Alice Long, PhD, and her colleagues at Benaroya Research Institute at Virginia Mason (BRI) have made a discovery that marks key progress towards this goal and opens the door to potential new treatment strategies.
In a paper recently published in Journal of Clinical Investigation, BRI researchers are among the first to identify important differences between fast progressors and people whose disease progresses much more slowly. For example, Dr. Long’s team showed that slow progressors have higher levels of exhausted CD8 T cells – cells that are worn out from attacking the pancreas. The discovery could lead to a test that identifies how quickly individual patients will lose their ability to make insulin.
“It brings us one step closer to being able to tell someone ‘you’re a fast progressor,’” says Dr. Long, a BRI principal investigator. “Doctors may then be able to give a therapy that’s going to slow down the attacker cells or maybe even stop them. For such people with T1D, that would prolong their ability to make insulin, which makes their lives much easier and significantly reduces their long-term health risks.”
Unprecedented Data on Attacker Cells
To study the differences between fast and slow progressors, Dr. Long’s team started by using tetramer technology as a molecular magnet to find CD8 T cells in each population. These cells attack the pancreas and eventually destroy its ability to produce insulin.
“It’s tricky to find these cells because there is only about 1 of them in every 10,000 white blood cells,” Dr. Long says.
Then Peter Linsley, PhD, led BRI’s bioinformatics team in helping Dr. Long’s lab analyze an unprecedented amount of data from these cells. Researchers are typically only able to look at two or three aspects of each cell. Dr. Linsley’s team used innovative technology to help Dr. Long and her colleagues collect and analyze data on up to 30 aspects of each cell.
“This research required a team of people who think about science in different ways – there’s no way we could have done this without everyone’s input,” Dr. Long says.
Knowing When T1D Will Move Quickly
This teamwork enabled the researchers to be the first to identify important subpopulations of CD8 T cells, and to discover that fast progressors have relatively few exhausted CD8 T cells.
“These exhausted cells are just what they sound like — they’ve been trying so hard to attack the pancreas that they get tired and say ‘nope, we’re not doing that today,’” Dr. Long says. “That’s good because it means they leave the pancreas alone, so it can function.”
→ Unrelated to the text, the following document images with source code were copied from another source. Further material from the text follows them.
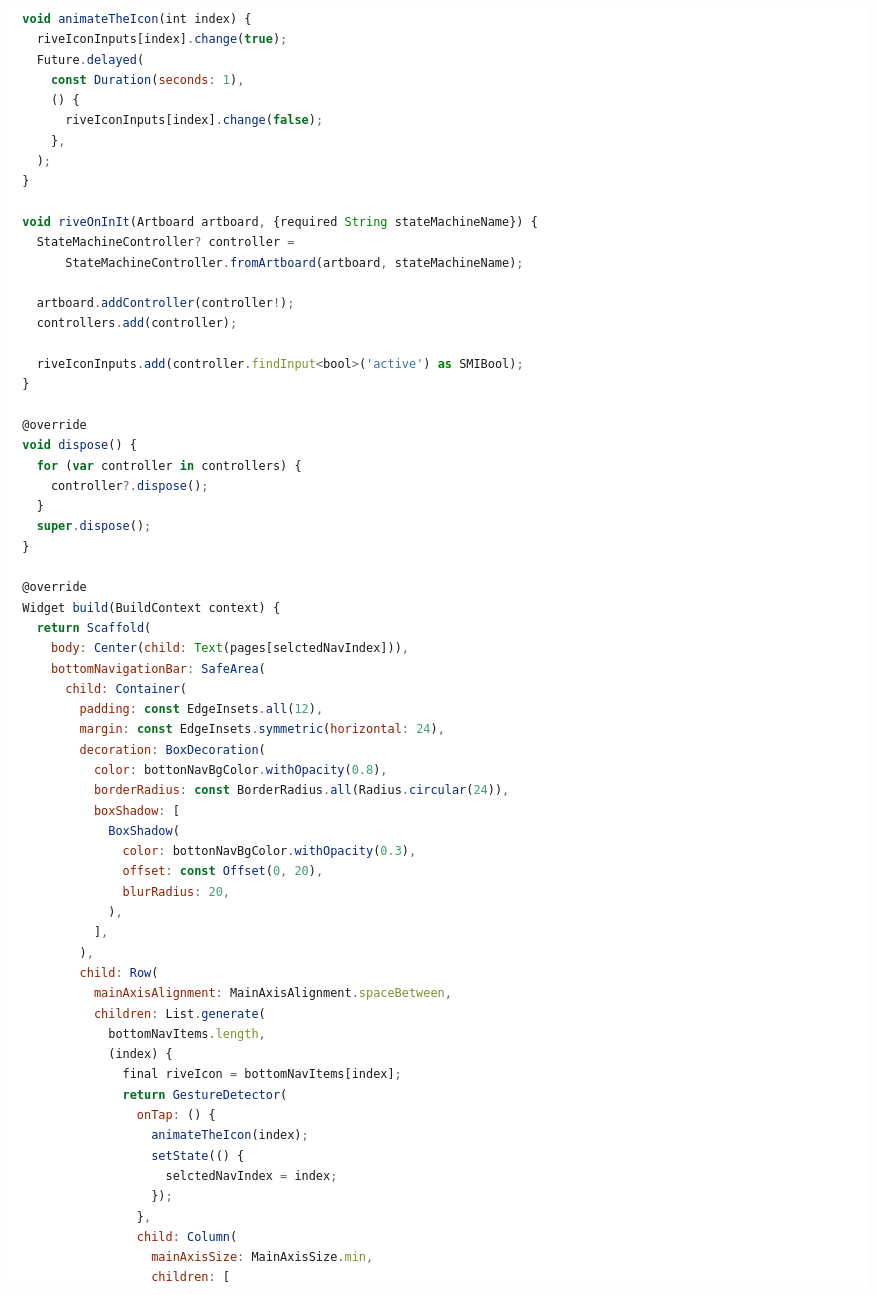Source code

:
 ```js
  void animateTheIcon(int index) {
    riveIconInputs[index].change(true);
    Future.delayed(
      const Duration(seconds: 1),
      () {
        riveIconInputs[index].change(false);
      },
    );
  }

  void riveOnInIt(Artboard artboard, {required String stateMachineName}) {
    StateMachineController? controller =
        StateMachineController.fromArtboard(artboard, stateMachineName);

    artboard.addController(controller!);
    controllers.add(controller);

    riveIconInputs.add(controller.findInput<bool>('active') as SMIBool);
  }

  @override
  void dispose() {
    for (var controller in controllers) {
      controller?.dispose();
    }
    super.dispose();
  }

  @override
  Widget build(BuildContext context) {
    return Scaffold(
      body: Center(child: Text(pages[selctedNavIndex])),
      bottomNavigationBar: SafeArea(
        child: Container(
          padding: const EdgeInsets.all(12),
          margin: const EdgeInsets.symmetric(horizontal: 24),
          decoration: BoxDecoration(
            color: bottonNavBgColor.withOpacity(0.8),
            borderRadius: const BorderRadius.all(Radius.circular(24)),
            boxShadow: [
              BoxShadow(
                color: bottonNavBgColor.withOpacity(0.3),
                offset: const Offset(0, 20),
                blurRadius: 20,
              ),
            ],
          ),
          child: Row(
            mainAxisAlignment: MainAxisAlignment.spaceBetween,
            children: List.generate(
              bottomNavItems.length,
              (index) {
                final riveIcon = bottomNavItems[index];
                return GestureDetector(
                  onTap: () {
                    animateTheIcon(index);
                    setState(() {
                      selctedNavIndex = index;
                    });
                  },
                  child: Column(
                    mainAxisSize: MainAxisSize.min,
                    children: [
```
Dr. Long envisions doctors someday using a test to determine how many exhausted CD8 T cells are in a T1D patient’s blood. If the patient doesn’t have many of these cells, the doctor could know they’re a fast progressor, and match them with therapies that might slow their disease.
“There are already a number of therapies in clinical trials that could potentially prolong the body’s ability to make insulin,” Dr. Long says. “Making even a little natural insulin can prevent or delay some of T1D’s long-term complications.”
Pursuing Innovative Treatments
The research also sets the stage for new T1D treatments.
For instance, Dr. Long and her colleagues showed that fast progressors have a higher number of activated memory cells – cells that have recently attacked the cells that make insulin. Dr. Long hopes that studying these cells could reveal unique characteristics, or “markers”.
“Those markers could become targets for therapies that destroy the cells and preserve the pancreas,” she says.
On another front, Dr. Long has already received funding to investigate why CD8 T cells become exhausted.
“If we can figure out how this process works, it could become possible to design treatments that go in and exhaust attacker cells,” she says. “They’d stop causing T1D so people could live longer, healthier lives.”